**What is required**
Rewrite every entry with "common name" changed to "vernacular name" and everything else kept the same. Omit the pictures.

╔══

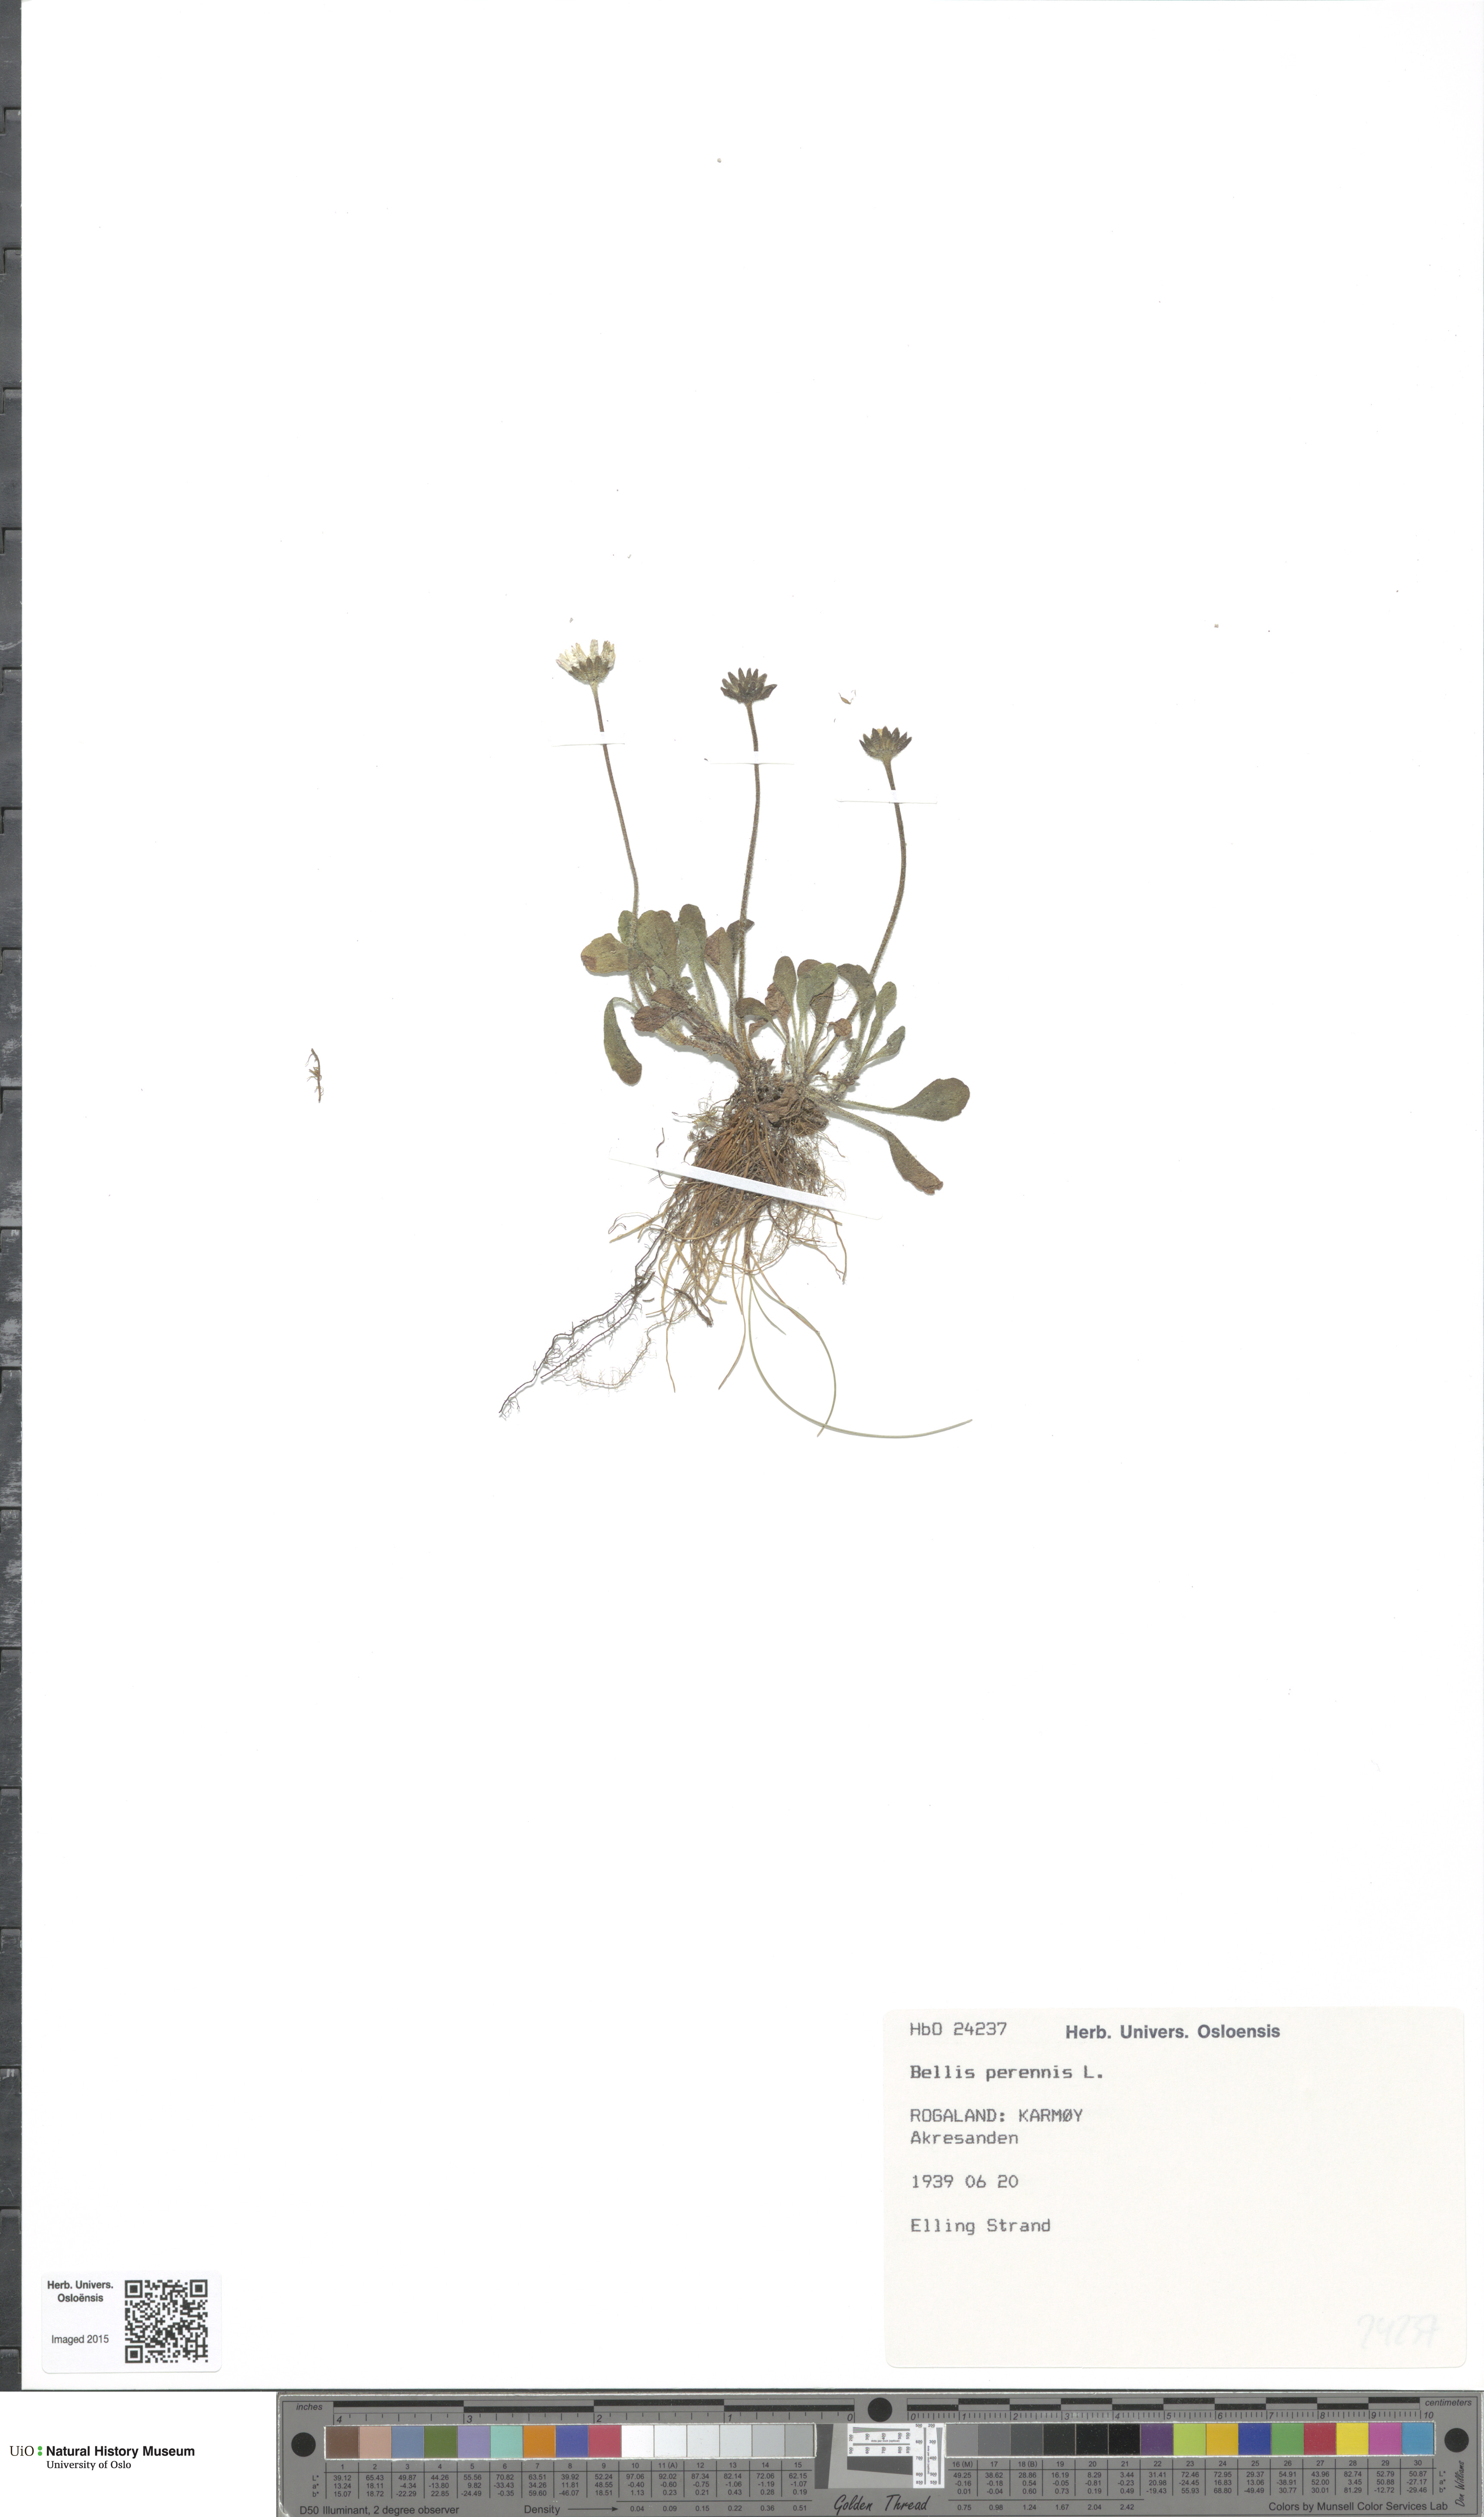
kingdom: Plantae
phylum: Tracheophyta
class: Magnoliopsida
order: Asterales
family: Asteraceae
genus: Bellis
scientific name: Bellis perennis
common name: Lawndaisy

╚══

**Completed exercise**
kingdom: Plantae
phylum: Tracheophyta
class: Magnoliopsida
order: Asterales
family: Asteraceae
genus: Bellis
scientific name: Bellis perennis
vernacular name: Lawndaisy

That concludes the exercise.